I’m comparing GPU memory usage of two models. One of them is trained with half precision while other is full. Even size on disk is close to half for the half precision model but it’s using more GPU memory.
Size of models on disk -
Half: 221743899
Full: 442221694

BatchSize: 1536
Half: max memory used: 11096.01171875
Full: max_memory used: 6763.52685546875

Code to log:

def start_timer():
    global start_time
    gc.collect()
    torch.cuda.empty_cache()
    torch.cuda.reset_max_memory_allocated()
    torch.cuda.synchronize()
    start_time = time.time()

def end_timer():
    torch.cuda.synchronize()
    end_time = time.time()
    global start_time, total_time
    total_time += (end_time - start_time)
    print(f"max memory used: {torch.cuda.max_memory_allocated()/(1024**2)}")

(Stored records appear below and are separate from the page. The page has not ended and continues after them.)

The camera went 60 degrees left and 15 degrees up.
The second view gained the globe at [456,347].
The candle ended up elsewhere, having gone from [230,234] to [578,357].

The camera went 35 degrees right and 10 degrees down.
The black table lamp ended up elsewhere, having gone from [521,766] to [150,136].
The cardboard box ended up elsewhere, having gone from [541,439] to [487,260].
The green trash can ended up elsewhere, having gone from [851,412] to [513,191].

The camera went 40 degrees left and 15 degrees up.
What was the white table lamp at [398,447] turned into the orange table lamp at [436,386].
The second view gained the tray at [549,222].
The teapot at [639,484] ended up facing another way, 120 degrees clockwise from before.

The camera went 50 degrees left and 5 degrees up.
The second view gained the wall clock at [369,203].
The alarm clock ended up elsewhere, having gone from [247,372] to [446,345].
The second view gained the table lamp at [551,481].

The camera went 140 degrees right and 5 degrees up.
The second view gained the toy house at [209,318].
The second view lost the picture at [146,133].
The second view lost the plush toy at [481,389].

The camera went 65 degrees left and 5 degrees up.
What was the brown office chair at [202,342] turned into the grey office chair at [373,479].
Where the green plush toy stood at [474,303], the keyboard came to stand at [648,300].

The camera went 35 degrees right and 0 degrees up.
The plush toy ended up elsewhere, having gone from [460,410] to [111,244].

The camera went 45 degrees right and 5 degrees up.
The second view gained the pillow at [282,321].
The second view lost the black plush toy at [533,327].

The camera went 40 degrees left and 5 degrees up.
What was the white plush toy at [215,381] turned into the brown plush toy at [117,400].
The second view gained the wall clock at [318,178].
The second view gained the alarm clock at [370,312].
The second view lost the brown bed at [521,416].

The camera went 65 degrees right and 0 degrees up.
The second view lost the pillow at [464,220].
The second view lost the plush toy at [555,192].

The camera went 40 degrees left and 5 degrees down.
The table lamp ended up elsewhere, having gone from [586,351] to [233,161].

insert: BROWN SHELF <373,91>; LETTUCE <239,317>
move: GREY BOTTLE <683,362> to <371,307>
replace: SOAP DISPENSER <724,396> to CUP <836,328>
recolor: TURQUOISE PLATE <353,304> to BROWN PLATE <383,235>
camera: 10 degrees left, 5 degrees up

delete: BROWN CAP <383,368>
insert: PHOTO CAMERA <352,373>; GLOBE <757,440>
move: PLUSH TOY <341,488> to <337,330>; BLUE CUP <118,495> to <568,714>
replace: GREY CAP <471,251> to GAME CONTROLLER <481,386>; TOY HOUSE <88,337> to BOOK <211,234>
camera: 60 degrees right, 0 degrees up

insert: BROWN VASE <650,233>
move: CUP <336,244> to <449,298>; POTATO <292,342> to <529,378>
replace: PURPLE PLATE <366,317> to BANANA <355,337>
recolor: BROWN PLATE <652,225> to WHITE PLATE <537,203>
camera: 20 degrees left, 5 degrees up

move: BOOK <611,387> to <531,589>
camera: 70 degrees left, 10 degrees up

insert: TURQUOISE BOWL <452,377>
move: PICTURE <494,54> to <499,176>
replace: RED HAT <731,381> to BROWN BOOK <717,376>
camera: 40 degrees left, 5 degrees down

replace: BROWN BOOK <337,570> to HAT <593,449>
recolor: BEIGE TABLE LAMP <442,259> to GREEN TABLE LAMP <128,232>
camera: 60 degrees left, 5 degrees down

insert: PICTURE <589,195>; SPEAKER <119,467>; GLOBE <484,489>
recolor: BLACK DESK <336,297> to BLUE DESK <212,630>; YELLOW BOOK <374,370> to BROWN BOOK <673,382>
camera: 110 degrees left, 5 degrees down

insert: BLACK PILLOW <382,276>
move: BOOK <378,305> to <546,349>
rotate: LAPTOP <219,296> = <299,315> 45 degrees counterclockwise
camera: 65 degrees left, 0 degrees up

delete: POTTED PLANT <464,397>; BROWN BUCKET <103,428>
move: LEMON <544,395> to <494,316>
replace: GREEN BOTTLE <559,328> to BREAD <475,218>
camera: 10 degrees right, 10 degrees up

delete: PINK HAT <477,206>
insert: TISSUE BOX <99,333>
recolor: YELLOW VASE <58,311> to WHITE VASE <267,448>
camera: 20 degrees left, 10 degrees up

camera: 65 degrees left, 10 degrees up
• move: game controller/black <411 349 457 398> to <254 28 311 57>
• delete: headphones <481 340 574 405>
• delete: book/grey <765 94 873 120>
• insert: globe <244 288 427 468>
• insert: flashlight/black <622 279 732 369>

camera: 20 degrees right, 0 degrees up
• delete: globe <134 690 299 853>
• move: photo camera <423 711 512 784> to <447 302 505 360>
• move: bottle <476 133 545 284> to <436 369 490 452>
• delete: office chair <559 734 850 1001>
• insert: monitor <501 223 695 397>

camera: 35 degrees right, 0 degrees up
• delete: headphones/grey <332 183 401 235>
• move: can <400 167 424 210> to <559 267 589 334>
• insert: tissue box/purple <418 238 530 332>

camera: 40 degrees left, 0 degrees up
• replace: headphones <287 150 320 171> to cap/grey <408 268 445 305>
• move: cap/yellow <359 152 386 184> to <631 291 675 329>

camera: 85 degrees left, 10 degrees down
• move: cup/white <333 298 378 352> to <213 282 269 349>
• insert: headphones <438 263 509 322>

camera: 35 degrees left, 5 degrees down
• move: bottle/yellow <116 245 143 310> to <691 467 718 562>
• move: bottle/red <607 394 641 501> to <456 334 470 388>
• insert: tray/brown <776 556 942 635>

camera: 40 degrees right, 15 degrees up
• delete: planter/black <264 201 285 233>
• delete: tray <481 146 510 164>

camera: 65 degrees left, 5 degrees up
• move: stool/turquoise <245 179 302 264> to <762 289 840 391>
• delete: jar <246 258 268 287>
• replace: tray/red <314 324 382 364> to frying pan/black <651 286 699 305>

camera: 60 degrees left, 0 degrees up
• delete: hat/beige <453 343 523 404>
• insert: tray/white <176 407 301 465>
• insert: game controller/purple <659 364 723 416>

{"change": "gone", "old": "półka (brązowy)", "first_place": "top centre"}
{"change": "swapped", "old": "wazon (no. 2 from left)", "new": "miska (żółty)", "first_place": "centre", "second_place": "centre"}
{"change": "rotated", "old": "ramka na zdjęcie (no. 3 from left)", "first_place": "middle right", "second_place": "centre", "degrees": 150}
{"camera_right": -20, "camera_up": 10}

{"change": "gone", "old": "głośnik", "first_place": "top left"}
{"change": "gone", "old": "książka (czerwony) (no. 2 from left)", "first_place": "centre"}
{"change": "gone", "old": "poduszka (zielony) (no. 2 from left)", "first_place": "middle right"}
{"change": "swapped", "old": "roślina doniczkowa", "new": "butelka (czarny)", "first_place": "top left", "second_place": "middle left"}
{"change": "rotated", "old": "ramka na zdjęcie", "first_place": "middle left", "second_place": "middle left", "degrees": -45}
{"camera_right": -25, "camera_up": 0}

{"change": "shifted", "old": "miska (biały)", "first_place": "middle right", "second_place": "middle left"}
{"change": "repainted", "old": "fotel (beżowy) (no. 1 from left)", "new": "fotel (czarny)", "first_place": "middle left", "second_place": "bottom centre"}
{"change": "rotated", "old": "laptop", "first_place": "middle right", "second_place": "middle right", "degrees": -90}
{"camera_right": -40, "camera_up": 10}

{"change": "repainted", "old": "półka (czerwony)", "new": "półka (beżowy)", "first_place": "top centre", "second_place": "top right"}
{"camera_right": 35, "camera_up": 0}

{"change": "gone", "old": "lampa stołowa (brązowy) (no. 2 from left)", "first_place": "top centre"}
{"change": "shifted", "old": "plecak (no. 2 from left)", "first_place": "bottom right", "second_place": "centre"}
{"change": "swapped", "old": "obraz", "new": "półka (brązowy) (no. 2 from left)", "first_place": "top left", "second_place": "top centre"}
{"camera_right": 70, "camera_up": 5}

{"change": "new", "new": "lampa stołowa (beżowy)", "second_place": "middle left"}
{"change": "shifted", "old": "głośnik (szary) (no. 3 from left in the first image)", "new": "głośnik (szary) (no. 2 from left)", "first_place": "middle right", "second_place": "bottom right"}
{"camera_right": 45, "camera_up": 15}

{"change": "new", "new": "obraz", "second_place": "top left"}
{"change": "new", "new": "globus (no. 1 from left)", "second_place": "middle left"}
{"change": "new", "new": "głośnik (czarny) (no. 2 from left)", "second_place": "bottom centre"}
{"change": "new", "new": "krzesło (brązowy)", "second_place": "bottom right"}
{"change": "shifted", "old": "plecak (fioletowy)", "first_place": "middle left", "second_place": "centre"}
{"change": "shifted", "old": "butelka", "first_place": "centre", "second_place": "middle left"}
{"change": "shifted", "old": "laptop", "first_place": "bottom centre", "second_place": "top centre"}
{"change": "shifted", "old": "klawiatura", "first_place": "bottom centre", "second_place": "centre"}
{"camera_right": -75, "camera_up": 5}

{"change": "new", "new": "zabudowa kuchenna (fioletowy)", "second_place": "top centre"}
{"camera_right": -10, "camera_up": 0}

Only difference in inference code is -

if model_type=='half':
                with torch.autocast('cuda'):
                    output = model(input_ids=input_ids, token_type_ids=token_type_ids, attention_mask=attention_mask)
            else:
                output = model(input_ids=input_ids, token_type_ids=token_type_ids, attention_mask=attention_mask)

Is it expected behavior, if yes then what operation in autocast is using this memory?

ptrblck · April 21, 2022, 5:50pm

Could you explain the issue a bit more, please?
Your report:

BatchSize: 1536
Half: max memory used: 6763.52685546875
Full: max_memory used: 11096.01171875

doesn’t fit the title claiming that mixed-precision is using more memory.

avijha · April 29, 2022, 2:00pm

Aaah my bad!
I pasted it with wrong labels, I’ve edited it now. It still is the half that’s using more memory.